Verzamelinkomen na aftrek

10.190

12. Ter zitting heeft eiseres meegedeeld dat de rechtbank geen uitspraak hoeft te doen over de schending van het hoorrecht als zij de kosten van de elektrische fiets wel mag aftrekken. De rechtbank zal dan ook geen uitspraak over het hoorrecht doen. Over het motiveringsbeginsel oordeelt de rechtbank dat de beslissing op bezwaar weliswaar kort maar wel toereikend gemotiveerd is.

12. Gelet op het vorenoverwogene dient het beroep gegrond te worden verklaard.

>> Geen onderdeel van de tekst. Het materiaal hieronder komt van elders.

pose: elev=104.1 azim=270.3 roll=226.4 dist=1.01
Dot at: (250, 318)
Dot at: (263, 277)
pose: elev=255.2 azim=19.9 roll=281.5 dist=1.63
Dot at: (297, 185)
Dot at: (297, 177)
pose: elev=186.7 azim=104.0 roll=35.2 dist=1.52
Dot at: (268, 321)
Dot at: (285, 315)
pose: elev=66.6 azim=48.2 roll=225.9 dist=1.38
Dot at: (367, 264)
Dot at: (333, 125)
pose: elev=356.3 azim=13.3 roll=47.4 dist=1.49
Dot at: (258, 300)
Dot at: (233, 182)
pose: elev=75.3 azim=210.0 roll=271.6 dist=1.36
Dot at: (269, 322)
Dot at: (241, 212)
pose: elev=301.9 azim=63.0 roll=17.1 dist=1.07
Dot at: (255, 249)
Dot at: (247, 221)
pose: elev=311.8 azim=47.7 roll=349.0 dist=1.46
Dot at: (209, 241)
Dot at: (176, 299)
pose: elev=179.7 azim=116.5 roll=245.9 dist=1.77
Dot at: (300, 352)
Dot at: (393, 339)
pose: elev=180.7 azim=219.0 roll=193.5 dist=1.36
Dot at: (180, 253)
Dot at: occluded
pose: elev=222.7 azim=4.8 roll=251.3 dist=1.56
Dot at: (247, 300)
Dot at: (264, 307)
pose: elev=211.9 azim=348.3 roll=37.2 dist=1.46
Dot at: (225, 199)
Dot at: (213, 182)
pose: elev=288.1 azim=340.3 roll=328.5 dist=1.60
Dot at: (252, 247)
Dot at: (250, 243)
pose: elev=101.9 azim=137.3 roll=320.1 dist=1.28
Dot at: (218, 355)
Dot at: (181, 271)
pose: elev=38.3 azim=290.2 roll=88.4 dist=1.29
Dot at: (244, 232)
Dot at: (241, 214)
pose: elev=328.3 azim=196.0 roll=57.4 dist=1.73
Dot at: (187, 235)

14. Met betrekking tot de kosten van rechtsbijstand heeft verweerder gesteld dat geen sprake is van door een derde beroepsmatig verleende rechtsbijstand. De rechtbank overweegt dat het voor het aannemen van het beroepsmatige karakter voldoende is dat het verlenen van rechtsbijstand een vast onderdeel vormt van een duurzame, op het vergaren van inkomsten gerichte taakuitoefening van de gemachtigde (zie Hoge Raad,

16 november 2012, ECLI:NL:HR:2012:BY2770). Ter zitting heeft de gemachtigde toegelicht dat hij vaker in dergelijke procedures rechtsbijstand verleend. Verweerder heeft dat laatste niet betwist. De rechtbank veroordeelt verweerder dan ook in de door eiseres gemaakte proceskosten. Deze kosten zijn op grond van het Besluit proceskosten bestuursrecht voor de door een derde beroepsmatig verleende rechtsbijstand vastgesteld op € 2.056 (1 punt voor het indienen van het bezwaarschrift, 1 punt voor het verschijnen bij de hoorzitting met een waarde per punt van € 269, 1 punt voor het indienen van het beroepschrift en 1 punt voor het verschijnen ter zitting met een waarde per punt van € 759 en een wegingsfactor 1).

Beslissing

De rechtbank:

- verklaart het beroep gegrond;

- vernietigt de uitspraak op bezwaar;

- vermindert de belastingaanslag tot een berekend naar een belastbaar inkomen uit werk en woning en verzamelinkomen van € 10.190 en bepaalt dat deze uitspraak in de plaats treedt van de vernietigde uitspraak op bezwaar;

- veroordeelt verweerder in de proceskosten van eiseres tot een bedrag van € 2.056;

- draagt verweerder op het betaalde griffierecht van € 49 aan eiseres te vergoeden.

Deze uitspraak is gedaan door mr. G.H. de Soeten, rechter, in aanwezigheid van M. Brouwer, griffier. De beslissing is in het openbaar uitgesproken op 15 september 2022.